▶ _Extract to read_
--------------------
A progress report on Iraq will conclude that the U.S.-backed government in Baghdad has not met any of its targets for political, economic and other reform, speeding up the Bush administration’s reckoning on what to do next, a U.S. official said yesterday.
The “pivot point” for addressing the matter will no longer be Sept. 15, as initially envisioned, when a full report on President Bush’s “surge” plan is due, but instead will come this week when the interim mid-July assessment is released, the official said.
“The facts are not in question,” the official told the Associated Press, speaking on condition of anonymity because the draft is still under discussion. “The real question is how the White House proceeds with a post-surge strategy in light of the report.”
The report, required by law, is expected to be delivered to Capitol Hill by Thursday or Friday, as the Senate takes up a $649 billion defense policy bill and votes on a Democratic amendment ordering troop withdrawals to begin in 120 days.
--------------------
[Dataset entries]
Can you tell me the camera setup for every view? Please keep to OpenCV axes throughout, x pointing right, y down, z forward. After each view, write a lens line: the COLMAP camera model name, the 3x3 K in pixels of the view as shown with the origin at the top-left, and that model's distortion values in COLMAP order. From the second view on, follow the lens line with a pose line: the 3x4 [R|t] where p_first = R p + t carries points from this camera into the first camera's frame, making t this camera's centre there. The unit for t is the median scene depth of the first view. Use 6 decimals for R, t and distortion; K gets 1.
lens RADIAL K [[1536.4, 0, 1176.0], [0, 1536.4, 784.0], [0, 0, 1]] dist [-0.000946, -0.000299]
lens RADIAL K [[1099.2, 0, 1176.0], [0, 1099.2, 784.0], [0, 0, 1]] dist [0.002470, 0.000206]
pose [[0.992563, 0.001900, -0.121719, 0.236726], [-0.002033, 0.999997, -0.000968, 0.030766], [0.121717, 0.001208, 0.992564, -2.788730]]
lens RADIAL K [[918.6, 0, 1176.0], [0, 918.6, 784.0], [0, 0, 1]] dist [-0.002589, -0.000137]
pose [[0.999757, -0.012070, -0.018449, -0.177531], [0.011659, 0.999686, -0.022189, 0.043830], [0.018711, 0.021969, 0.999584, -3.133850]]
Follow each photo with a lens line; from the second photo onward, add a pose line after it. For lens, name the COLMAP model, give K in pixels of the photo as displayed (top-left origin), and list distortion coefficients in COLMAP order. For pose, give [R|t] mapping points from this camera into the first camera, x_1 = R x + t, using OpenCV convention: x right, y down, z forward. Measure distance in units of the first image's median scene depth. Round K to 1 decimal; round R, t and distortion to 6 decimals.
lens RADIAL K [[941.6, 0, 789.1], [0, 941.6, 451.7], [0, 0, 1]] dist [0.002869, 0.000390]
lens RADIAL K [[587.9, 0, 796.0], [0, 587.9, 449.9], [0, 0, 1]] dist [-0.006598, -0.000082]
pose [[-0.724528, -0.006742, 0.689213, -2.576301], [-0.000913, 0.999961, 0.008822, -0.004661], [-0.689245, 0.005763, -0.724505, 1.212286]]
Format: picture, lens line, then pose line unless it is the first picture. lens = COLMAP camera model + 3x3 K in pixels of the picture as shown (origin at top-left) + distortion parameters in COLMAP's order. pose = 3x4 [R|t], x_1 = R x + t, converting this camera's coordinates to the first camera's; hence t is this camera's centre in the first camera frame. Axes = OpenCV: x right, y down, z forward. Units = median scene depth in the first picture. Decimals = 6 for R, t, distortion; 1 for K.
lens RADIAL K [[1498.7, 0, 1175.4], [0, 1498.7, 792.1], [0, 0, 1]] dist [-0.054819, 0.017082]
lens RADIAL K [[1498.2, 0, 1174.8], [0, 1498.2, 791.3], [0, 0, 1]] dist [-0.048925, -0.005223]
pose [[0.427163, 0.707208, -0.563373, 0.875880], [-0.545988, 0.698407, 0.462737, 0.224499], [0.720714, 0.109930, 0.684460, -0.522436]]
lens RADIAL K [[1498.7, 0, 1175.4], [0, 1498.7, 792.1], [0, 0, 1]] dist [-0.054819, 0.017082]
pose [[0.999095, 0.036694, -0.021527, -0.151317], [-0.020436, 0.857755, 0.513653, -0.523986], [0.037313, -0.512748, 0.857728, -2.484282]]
--------------------
▶ _What you have to do_
Reproduce the stretch of the Iraq progress report article from "A progress report" through "official said yesterday.". The items have nothing to do with the Iraq progress report article and stand as separate material.

▶ _Response to this exercise_
A progress report on Iraq will conclude that the U.S.-backed government in Baghdad has not met any of its targets for political, economic and other reform, speeding up the Bush administration’s reckoning on what to do next, a U.S. official said yesterday.